После долгой ночи, потраченной на невеселые, бесполезные мысли, которые мешали спать и, казалось, усиливали духоту и мрак ночи, Лаевский чувствовал себя разбитым и вялым. От купанья и кофе ему не стало лучше.

— Будем, Александр Давидыч, продолжать наш разговор, — сказал он. — Я не буду скрывать и скажу тебе откровенно, как другу: дела мои с Надеждой Федоровной плохи… очень плохи!
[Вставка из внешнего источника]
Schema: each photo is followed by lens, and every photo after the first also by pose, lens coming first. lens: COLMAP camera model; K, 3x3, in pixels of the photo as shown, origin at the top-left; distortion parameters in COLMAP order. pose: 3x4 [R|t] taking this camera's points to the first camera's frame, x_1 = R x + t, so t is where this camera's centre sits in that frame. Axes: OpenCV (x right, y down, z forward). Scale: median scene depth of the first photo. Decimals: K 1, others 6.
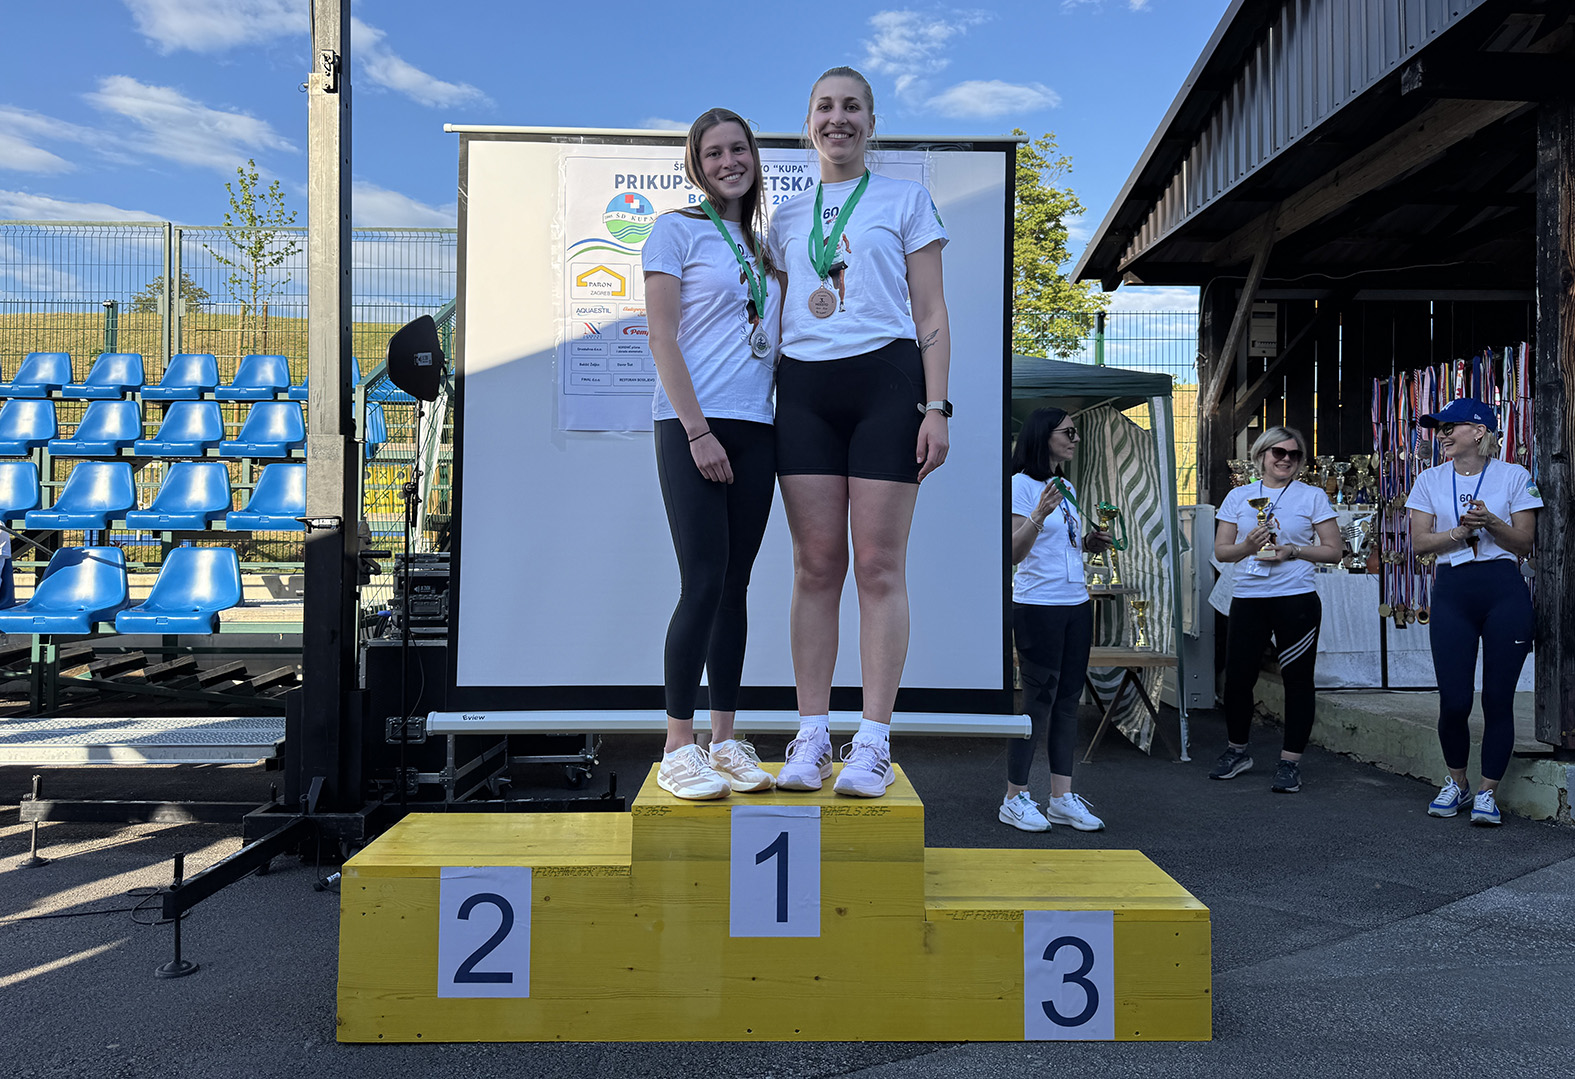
lens RADIAL K [[1063.6, 0, 790.9], [0, 1063.6, 515.3], [0, 0, 1]] dist [0.003436, -0.005558]
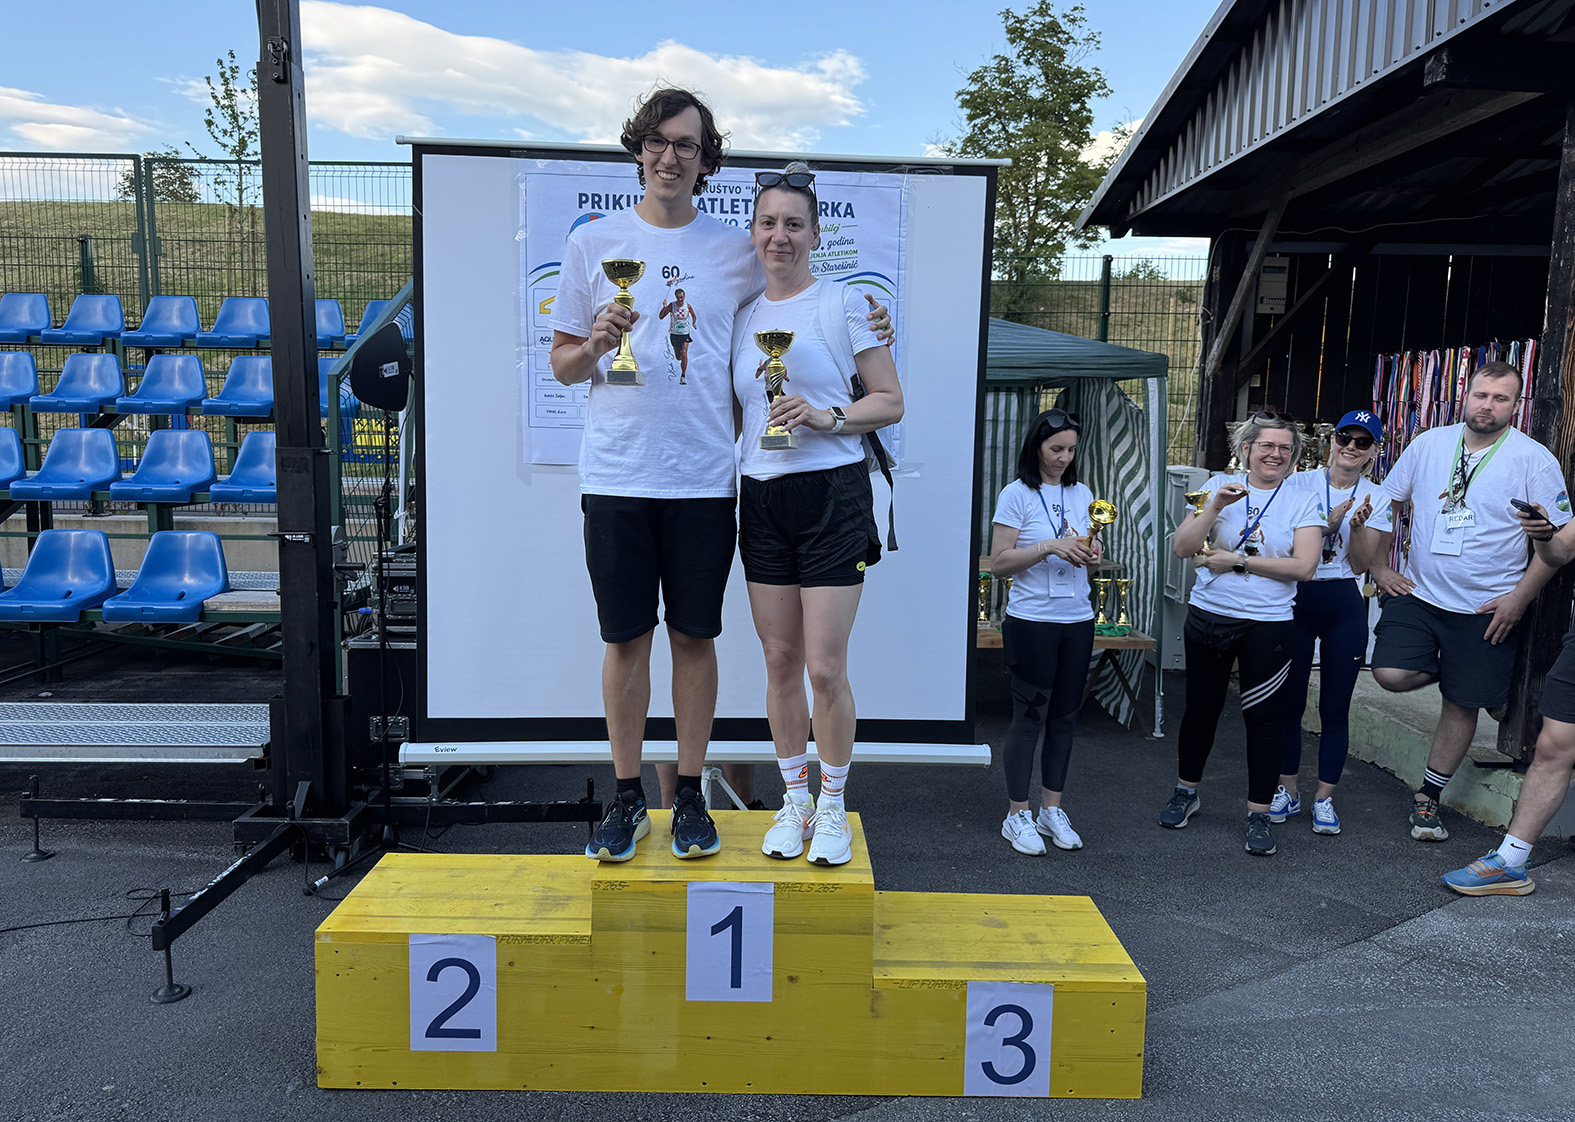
lens RADIAL K [[1064.2, 0, 791.7], [0, 1064.2, 550.6], [0, 0, 1]] dist [-0.004565, 0.000886]
pose [[0.999892, 0.013366, -0.006126, 0.031173], [-0.012389, 0.990290, 0.138467, -0.123454], [0.007917, -0.138376, 0.990348, 0.013904]]
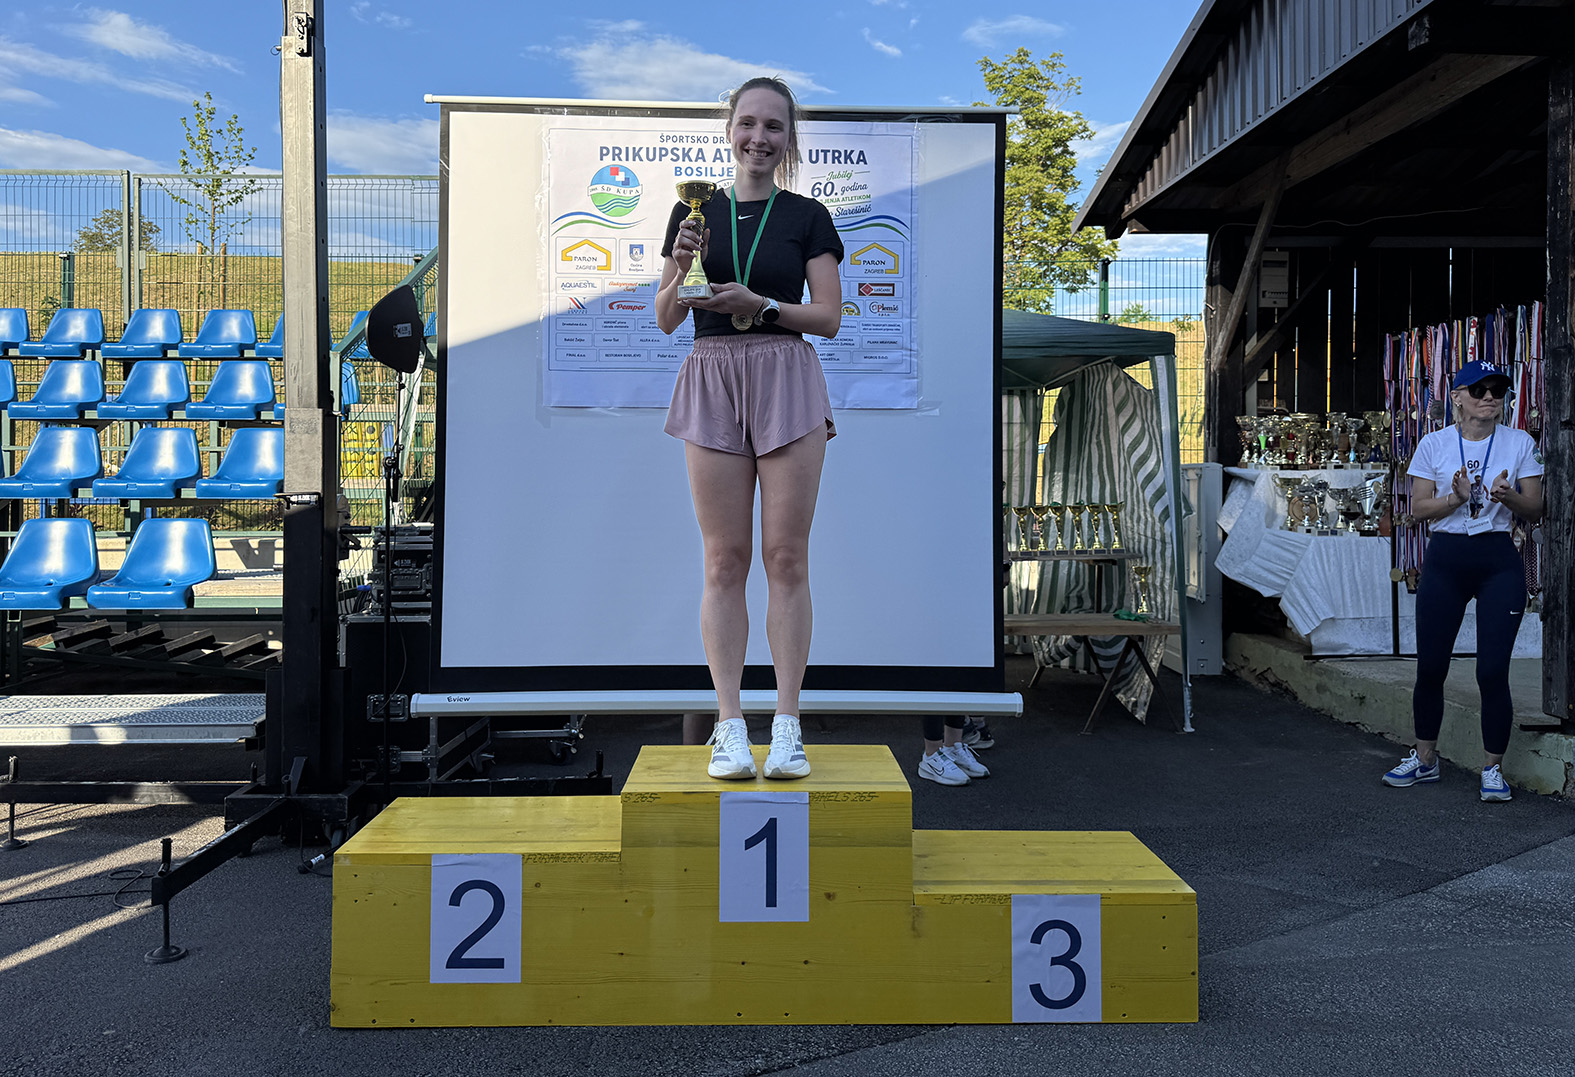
lens RADIAL K [[1133.5, 0, 781.8], [0, 1133.5, 478.4], [0, 0, 1]] dist [0.008219, -0.011381]
pose [[0.999992, -0.004105, -0.000255, 0.002290], [0.004108, 0.999863, 0.016021, -0.026278], [0.000189, -0.016022, 0.999872, -0.043685]]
Извини, что я посвящаю тебя в свои тайны, но мне необходимо высказаться.

Самойленко, предчувствовавший, о чем будет речь, потупил глаза и застучал пальцами по столу.

— Я прожил с нею два года и разлюбил… — продолжал Лаевский, — то есть, вернее, я понял, что никакой любви не было… Эти два года были — обман.

У Лаевского была привычка во время разговора внимательно осматривать свои розовые ладони, грызть ногти или мять пальцами манжеты. И теперь он делал то же самое.

— Я отлично знаю, ты не можешь мне помочь, — сказал он, — но говорю тебе, потому что для нашего брата-неудачника и лишнего человека всё спасение в разговорах. Я должен обобщать каждый свой поступок, я должен находить объяснение и оправдание своей нелепой жизни в чьих-нибудь теориях, в литературных типах, в том, например, что мы, дворяне, вырождаемся, и прочее… В прошлую ночь, например, я утешал себя тем, что всё время думал: ах, как прав Толстой, безжалостно прав! И мне было легче от этого. В самом деле, брат, великий писатель! Что ни говори.